Un an après la mobilisation de centaines de milliers de citoyens contre le fichier Edvige, le gouvernement récidive. Deux décrets signés le jour de la... sainte Edwige viennent empêcher le législateur de jouer son rôle constitutionnel de protection des libertés, alors que la commission des lois de l'Assemblée nationale avait adopté une proposition de loi encadrant la création des fichiers de police. Cette manœuvre en dit long sur le mépris des droits du Parlement que l'on disait vouloir revaloriser.

Sur le fond, ces deux décrets, même s'ils traduisent certains reculs face à la mobilisation de 2008 (renonciation au fichage de la vie sexuelle et au mélange des finalités dans un même fichier), sont entachés des mêmes violations des libertés fondamentales que leurs prédécesseurs.

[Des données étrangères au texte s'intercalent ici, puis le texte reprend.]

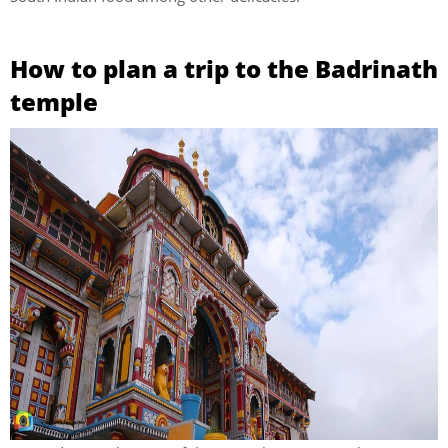
How to plan a trip to the Badrinath
temple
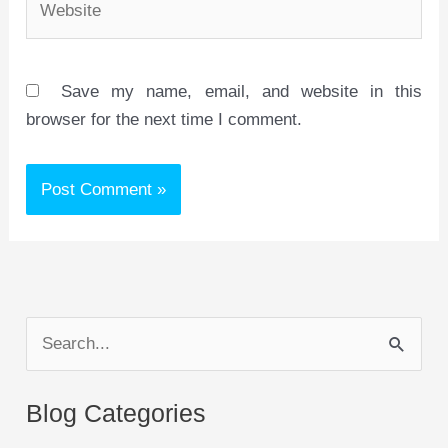
Save my name, email, and website in this
browser for the next time I comment.
S
e
a
Blog Categories
r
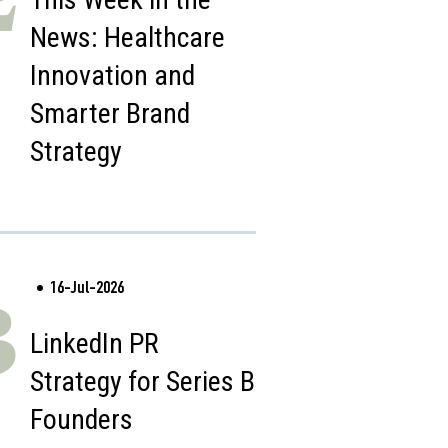
News: Healthcare
Innovation and
Smarter Brand
Strategy
16-Jul-2026
3
LinkedIn PR
Strategy for Series B
Founders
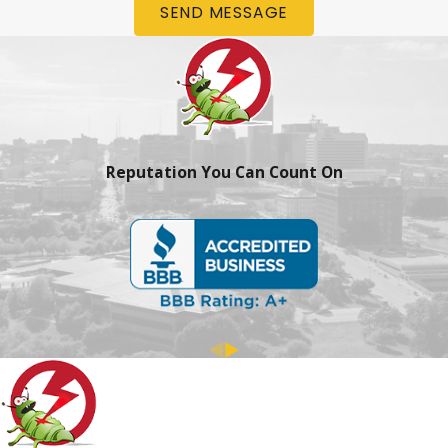
SEND MESSAGE
Reputation You Can Count On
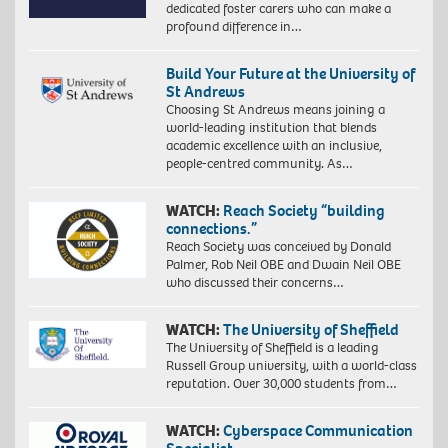
dedicated foster carers who can make a
profound difference in…
Build Your Future at the University of
St Andrews
Choosing St Andrews means joining a
world-leading institution that blends
academic excellence with an inclusive,
people-centred community. As…
WATCH:
Reach Society “building
connections.”
Reach Society was conceived by Donald
Palmer, Rob Neil OBE and Dwain Neil OBE
who discussed their concerns…
WATCH:
The University of Sheffield
The University of Sheffield is a leading
Russell Group university, with a world-class
reputation. Over 30,000 students from…
WATCH:
Cyberspace Communication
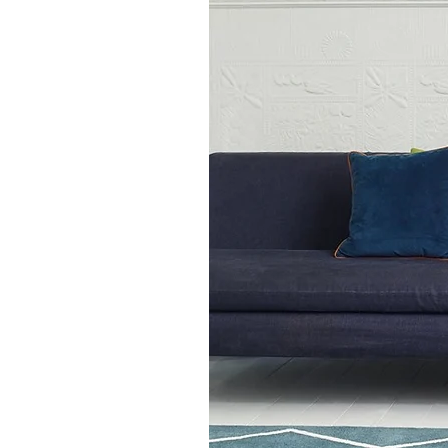
Aston Ochre Yellow Plain Sh
diverse aesthetic styles suc
Coastal, making it a versati
environments. With a range o
barnandloft ensures that ever
their home. Discover the pe
practicality with the Aston 
transform your space into a
today.
Available in 3 sizes:
120 x 170cms
160 x 230cms
200 x 290cms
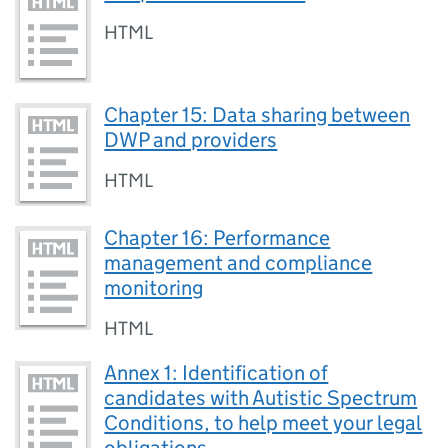
HTML
Chapter 15: Data sharing between
DWP and providers
HTML
Chapter 16: Performance
management and compliance
monitoring
HTML
Annex 1: Identification of
candidates with Autistic Spectrum
Conditions, to help meet your legal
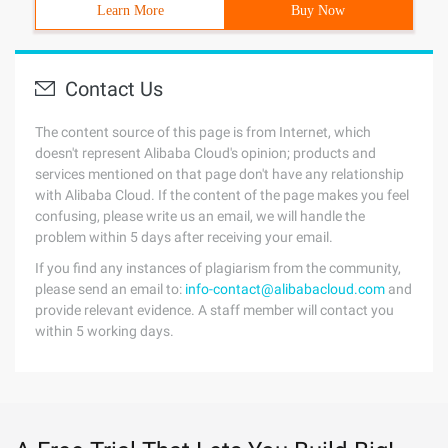
Learn More
Buy Now
Contact Us
The content source of this page is from Internet, which
doesn't represent Alibaba Cloud's opinion; products and
services mentioned on that page don't have any relationship
with Alibaba Cloud. If the content of the page makes you feel
confusing, please write us an email, we will handle the
problem within 5 days after receiving your email.
If you find any instances of plagiarism from the community,
please send an email to:
info-contact@alibabacloud.com
and
provide relevant evidence. A staff member will contact you
within 5 working days.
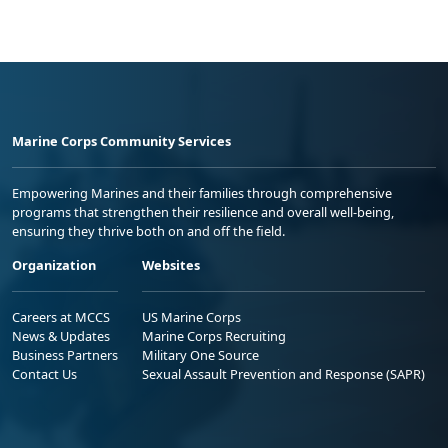
Marine Corps Community Services
Empowering Marines and their families through comprehensive
programs that strengthen their resilience and overall well-being,
ensuring they thrive both on and off the field.
Organization
Websites
Careers at MCCS
US Marine Corps
News & Updates
Marine Corps Recruiting
Business Partners
Military One Source
Contact Us
Sexual Assault Prevention and Response (SAPR)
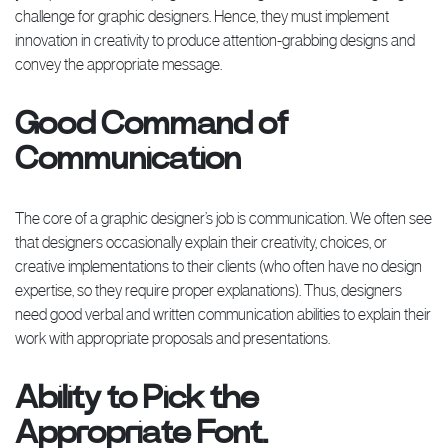
challenge for graphic designers. Hence, they must implement
innovation in creativity to produce attention-grabbing designs and
convey the appropriate message.
Good Command of
Communication
The core of a graphic designer’s job is communication. We often see
that designers occasionally explain their creativity, choices, or
creative implementations to their clients (who often have no design
expertise, so they require proper explanations). Thus, designers
need good verbal and written communication abilities to explain their
work with appropriate proposals and presentations.
Ability to Pick the
Appropriate Font.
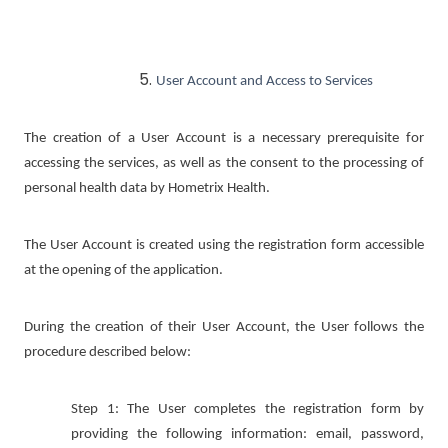
User Account and Access to Services
The creation of a User Account is a necessary prerequisite for
accessing the services, as well as the consent to the processing of
personal health data by Hometrix Health.
The User Account is created using the registration form accessible
at the opening of the application.
During the creation of their User Account, the User follows the
procedure described below:
Step 1: The User completes the registration form by
providing the following information: email, password,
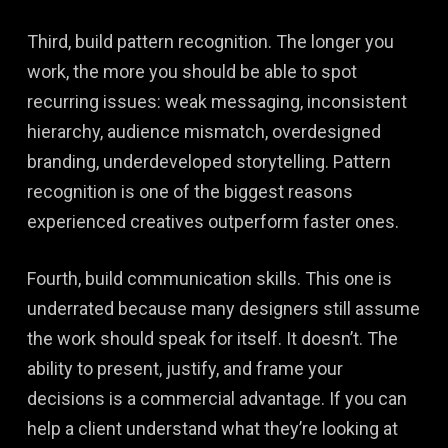
Third, build pattern recognition. The longer you
work, the more you should be able to spot
recurring issues: weak messaging, inconsistent
hierarchy, audience mismatch, overdesigned
branding, underdeveloped storytelling. Pattern
recognition is one of the biggest reasons
experienced creatives outperform faster ones.
Fourth, build communication skills. This one is
underrated because many designers still assume
the work should speak for itself. It doesn’t. The
ability to present, justify, and frame your
decisions is a commercial advantage. If you can
help a client understand what they’re looking at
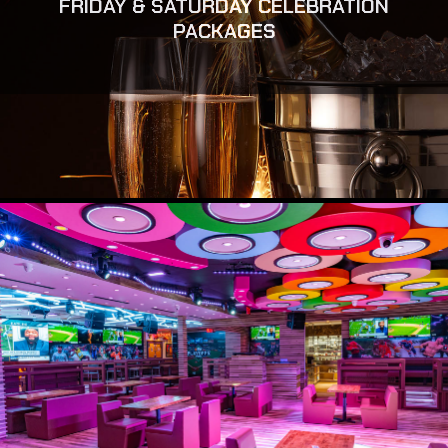
FRIDAY & SATURDAY CELEBRATION
PACKAGES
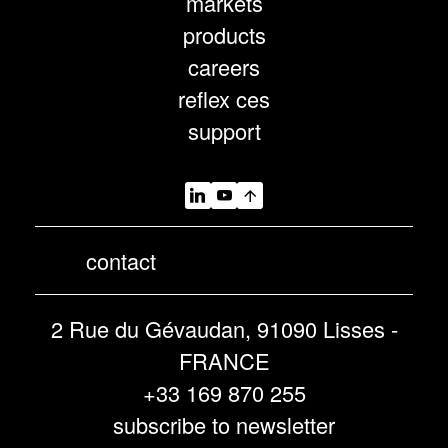
markets
products
careers
reflex ces
support
contact
2 Rue du Gévaudan, 91090 Lisses -
FRANCE
+33 169 870 255
subscribe to newsletter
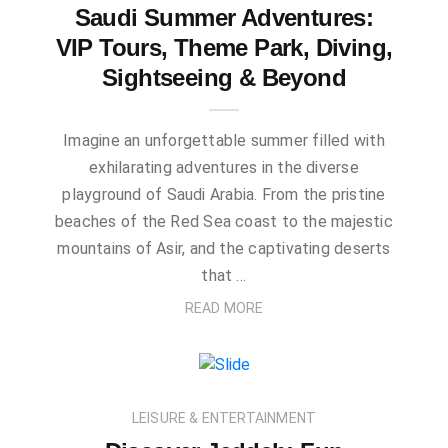
Saudi Summer Adventures:
VIP Tours, Theme Park, Diving,
Sightseeing & Beyond
Imagine an unforgettable summer filled with
exhilarating adventures in the diverse
playground of Saudi Arabia. From the pristine
beaches of the Red Sea coast to the majestic
mountains of Asir, and the captivating deserts
that …
READ MORE
LEISURE & ENTERTAINMENT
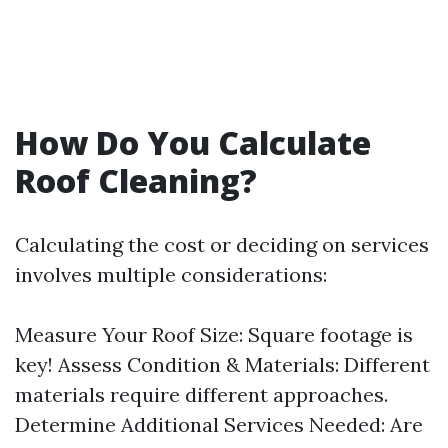
How Do You Calculate
Roof Cleaning?
Calculating the cost or deciding on services
involves multiple considerations:
Measure Your Roof Size: Square footage is
key! Assess Condition & Materials: Different
materials require different approaches.
Determine Additional Services Needed: Are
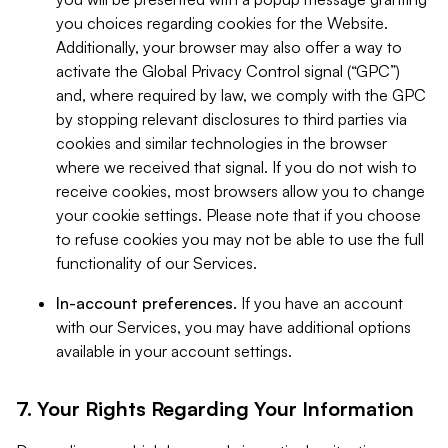
you choices regarding cookies for the Website.
Additionally, your browser may also offer a way to
activate the Global Privacy Control signal (“GPC”)
and, where required by law, we comply with the GPC
by stopping relevant disclosures to third parties via
cookies and similar technologies in the browser
where we received that signal. If you do not wish to
receive cookies, most browsers allow you to change
your cookie settings. Please note that if you choose
to refuse cookies you may not be able to use the full
functionality of our Services.
In-account preferences.
If you have an account
with our Services, you may have additional options
available in your account settings.
7. Your Rights Regarding Your Information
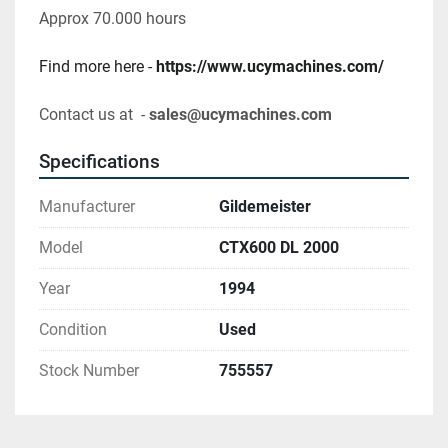
Approx 70.000 hours
Find more here - 
https://www.ucymachines.com/
Contact us at  - 
sales@ucymachines.com
Specifications
Manufacturer
Gildemeister
Model
CTX600 DL 2000
Year
1994
Condition
Used
Stock Number
755557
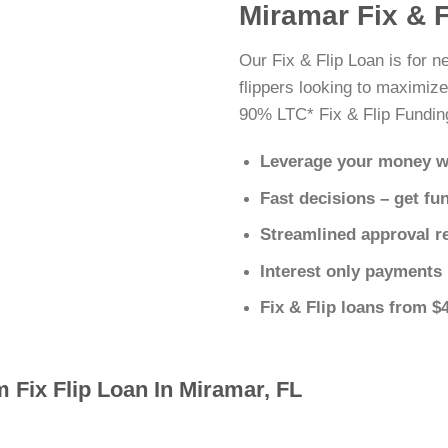
Miramar Fix & 
Our Fix & Flip Loan is for 
flippers looking to maximize
90% LTC* Fix & Flip Fundin
Leverage your money w
Fast decisions – get fu
Streamlined approval r
Interest only payments
Fix & Flip loans from $
 Fix Flip Loan In Miramar, FL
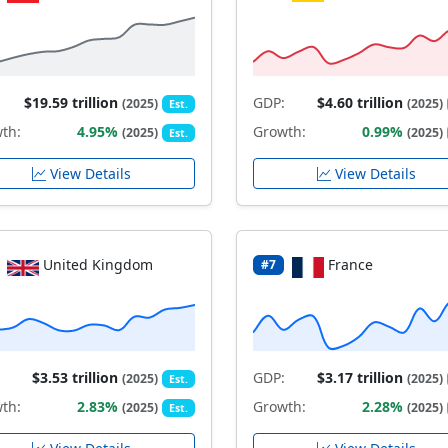
$19.59 trillion
GDP:
$4.60 trillion
(2025)
(2025)
Est.
th:
4.95%
Growth:
0.99%
(2025)
(2025)
Est.
View Details
View Details
United Kingdom
France
#7
$3.53 trillion
GDP:
$3.17 trillion
(2025)
(2025)
Est.
th:
2.83%
Growth:
2.28%
(2025)
(2025)
Est.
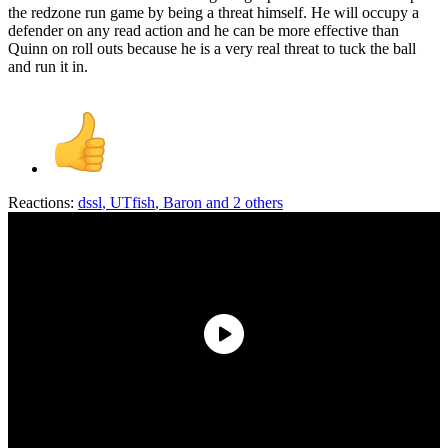
the redzone run game by being a threat himself. He will occupy a
defender on any read action and he can be more effective than
Quinn on roll outs because he is a very real threat to tuck the ball
and run it in.
Reactions:
dssl
,
UTfish
,
Baron
and 2 others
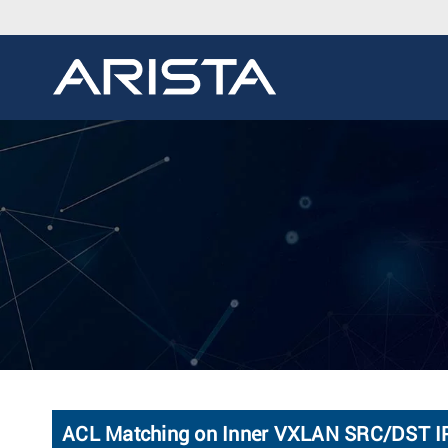
ACL Matching on Inner VXLAN SRC/DST I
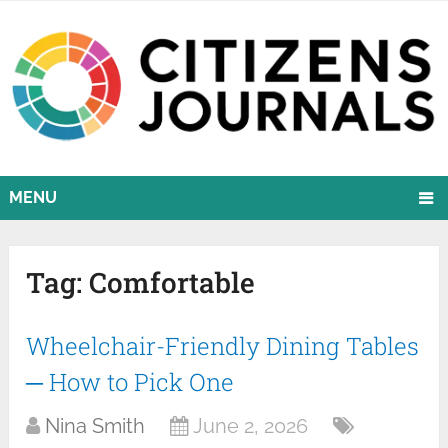
MENU
Tag:
Comfortable
Wheelchair-Friendly Dining Tables
─ How to Pick One
Nina Smith
June 2, 2026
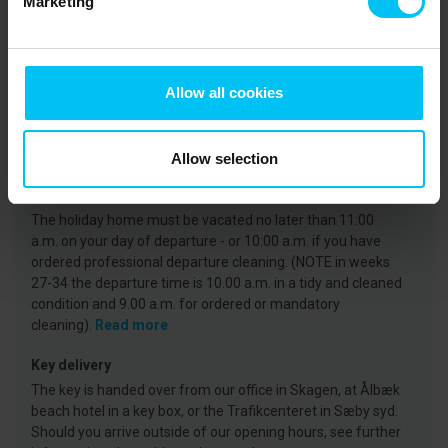
Marketing
CVR: 25450388
Arrival
Allow all cookies
On the day of arrival your holiday home will be available
from 3 p.m. at the earliest. (Note that in weeks 27-35, the
key is available from 4 p.m.)
Read more
Allow selection
Departure
The holiday home must be vacated no later than 11:00
a.m. on your day of departure - or 10:00 a.m. if you have
ordered professional departure cleaning. (NOTE in weeks
27-34 the departure time is 10.00 a.m. in a tidy and cleaned
condition and 9.00 a.m. for ordered or mandatory
cleaning).
Read more
Key delivery
The key is handed over from our office in Skagen, at Ålbæk
beach hotel in a key box, or the Trafikcenteret in Sæby syd.
Should you arrive outside of our opening hours, see further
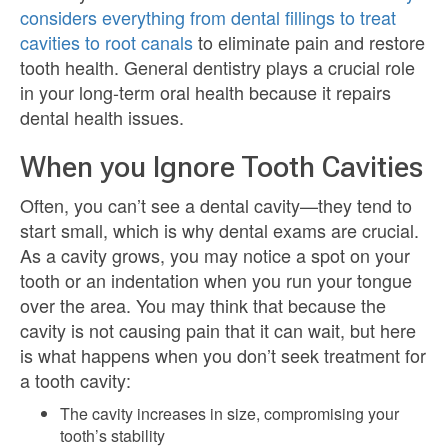
considers everything from dental fillings to treat
cavities to root canals
to eliminate pain and restore
tooth health. General dentistry plays a crucial role
in your long-term oral health because it repairs
dental health issues.
When you Ignore Tooth Cavities
Often, you can’t see a dental cavity—they tend to
start small, which is why dental exams are crucial.
As a cavity grows, you may notice a spot on your
tooth or an indentation when you run your tongue
over the area. You may think that because the
cavity is not causing pain that it can wait, but here
is what happens when you don’t seek treatment for
a tooth cavity:
The cavity increases in size, compromising your
tooth’s stability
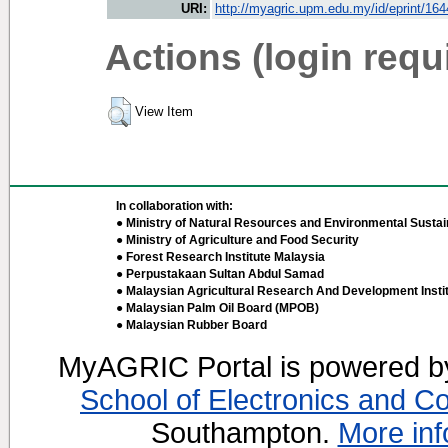
URI:
http://myagric.upm.edu.my/id/eprint/16
Actions (login requ
View Item
In collaboration with:
● Ministry of Natural Resources and Environmental Sustain
● Ministry of Agriculture and Food Security
● Forest Research Institute Malaysia
● Perpustakaan Sultan Abdul Samad
● Malaysian Agricultural Research And Development Insti
● Malaysian Palm Oil Board (MPOB)
● Malaysian Rubber Board
MyAGRIC Portal is powered 
School of Electronics and C
Southampton.
More inf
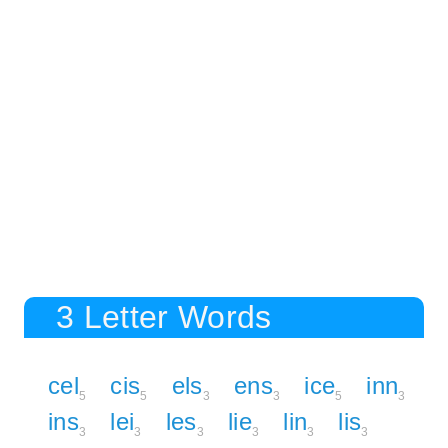
3 Letter Words
cel
cis
els
ens
ice
inn
5
5
3
3
5
3
ins
lei
les
lie
lin
lis
3
3
3
3
3
3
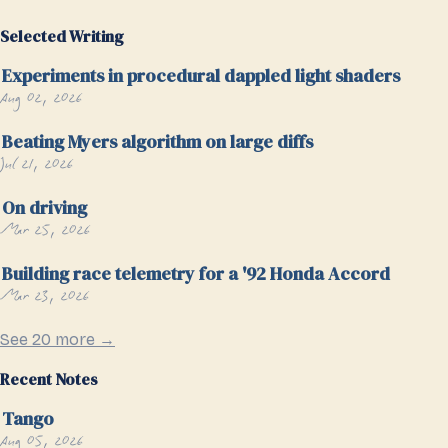
Selected Writing
Experiments in procedural dappled light shaders
Aug 02, 2026
Beating Myers algorithm on large diffs
Jul 21, 2026
On driving
Mar 25, 2026
Building race telemetry for a '92 Honda Accord
Mar 23, 2026
See 20 more →
Recent Notes
Tango
Aug 05, 2026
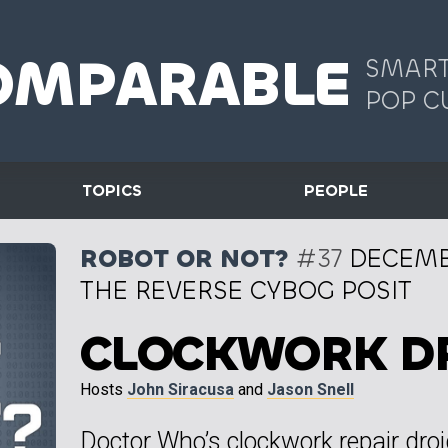
OMPARABLE
SMART
POP C
TOPICS
PEOPLE
ROBOT OR NOT?
#37
DECEMBE
THE REVERSE CYBOG POSIT
CLOCKWORK D
Hosts
John Siracusa
and
Jason Snell
Doctor Who’s clockwork repair dro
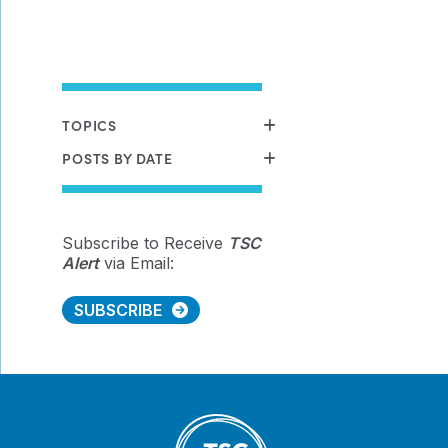
TOPICS
POSTS BY DATE
Subscribe to Receive
TSC
Alert
via Email:
SUBSCRIBE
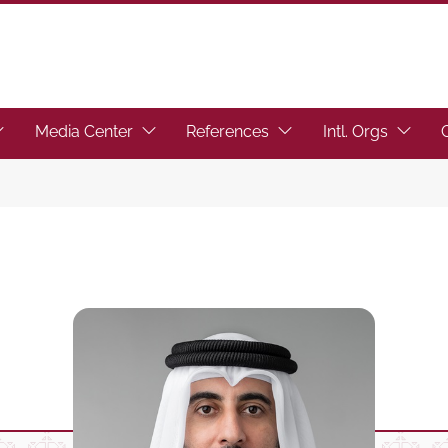
toggle submenu.)
ocus the link to toggle submenu.)
(Focus the link to toggle submenu.)
(Focus the link to toggl
(Focus t
Media Center
References
Intl. Orgs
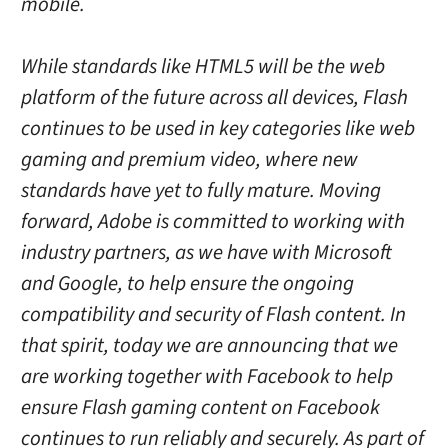
mobile.
While standards like HTML5 will be the web
platform of the future across all devices, Flash
continues to be used in key categories like web
gaming and premium video, where new
standards have yet to fully mature. Moving
forward, Adobe is committed to working with
industry partners, as we have with Microsoft
and Google, to help ensure the ongoing
compatibility and security of Flash content. In
that spirit, today we are announcing that we
are working together with Facebook to help
ensure Flash gaming content on Facebook
continues to run reliably and securely. As part of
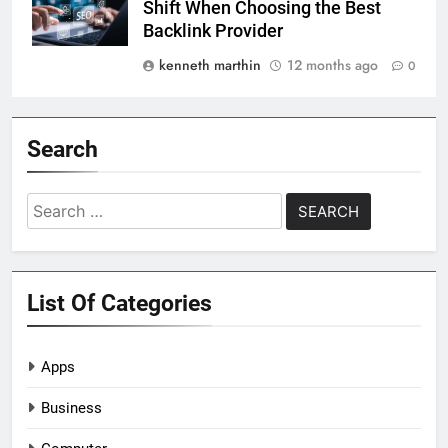
Shift When Choosing the Best
Backlink Provider
kenneth marthin
12 months ago
0
Search
Search
for:
List Of Categories
Apps
Business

Ils vont même plus loin dans la méconnaissance des libertés et de l'égalité en prévoyant le fichage de « l'origine géographique » de personnes suspectes aux yeux de la police : chacun comprend que cette notion indéfinissable, qui ne renvoie ni à la nationalité ni au domicile, est à l'origine « ethnique » ce que les « Auvergnats » sont aux Maghrébins dans le vocabulaire ministériel, et permet un fichage au faciès.

On retrouve de plus le fichage des enfants dès l'âge de 13 ans, alors que la Convention internationale sur les droits de l'enfant, ratifiée par la France, protège les mineurs de toute assimilation aux personnes majeures jusqu'à l'âge de 18 ans. Et une fois encore il s'agit de ficher non de jeunes délinquants mais des enfants que le « ressenti » d'un policier aura tenu pour « susceptibles » de le devenir, au mépris de toute présomption d'innocence.

Enfin, les deux décrets permettent le fichage des activités politiques, philosophiques, religieuses ou syndicales : est tenu pour dangereux ou incompatible avec la candidature à un emploi l'exercice même par les citoyens de leurs libertés constitutionnelles.

La Ligue des droits de l'Homme, membre du collectif « Non à Edvige », appelle dès aujourd'hui à une mobilisation aussi massive que l'an dernier pour obtenir le retrait de ces deux décrets et le vote d'une loi protégeant les libertés fondamentales contre le fichage abusif.